Friday, February 23, 2007

Using email for interviews is no longer verboten

SACRAMENTO, Calif. - At a roundtable discussion of student and professional journalists today, there were mixed opinions about the use of email in practicing journalism. Several student newspapers and news organizations have absolute NO written in their policy manuals.

Most professionals seem to use email plenty. In some cases, it's the only way to get to people.

In a entry posted here a few days ago,
  • Writing For Money, Feb. 15
  • I wrote about how I used email to contact representatives of the Legislative Analyst's Office about a report I heard them reference on television - a cable broadcast of a legislative hearing.

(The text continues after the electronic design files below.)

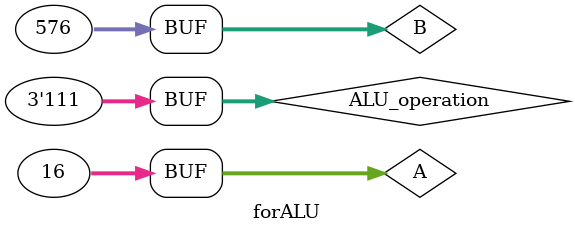
<source format=v>
`timescale 1ns / 1ps


module forALU;

	// Inputs
	reg [2:0] ALU_operation;
	reg [31:0] A;
	reg [31:0] B;

	// Outputs
	wire [31:0] res;
	wire zero;
	wire overflow;

	// Instantiate the Unit Under Test (UUT)
	ALU uut (
		.ALU_operation(ALU_operation), 
		.A(A), 
		.B(B), 
		.res(res), 
		.zero(zero), 
		.overflow(overflow)
	);

	initial begin
		// Initialize Inputs
		ALU_operation = 0;
		A = 0;
		B = 0;

		// Wait 100 ns for global reset to finish
		#100;
        
		// Add stimulus here
		A=6;
		B=4;
		ALU_operation=7;
		#100;
		A=4;
		B=6;
		#100;
		A=32'hfffffff0;
		B=0;
		#100;
		A=64;
		B=576;
		#100;
		A=576;
		B=64;
		#100;
		A=0;//down
		B=416;
		#100;
		A=16;
		#100;
		A=32;
		#100;
		A=16;//right
		B=576;
		#100;
	end
      
endmodule


</source>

    If I had needed an answer or clarification of what I heard them say, I would have been quite comfortable using email.

    I use email frequently to track people down and to start conversations. If I have a detailed, complicated question, I know my sources appreciate getting the questions succinctly (I hope) in writing before we talk on the phone.

    And if we don't talk on the phone and they respond by email, they know that whatever material I use, they have a written record of.

    My advice to writers is let common sense prevail. If you ask a question via email and the answer seem odd or untrue, verify it somewhere else. That's just good standard journalism practice no matter where you got information from.

    But don't be shy about using your keyboard as a tool for gathering information. Editors 100 years ago told reporters not to trust a new technology that was becoming widely available then: the telephone.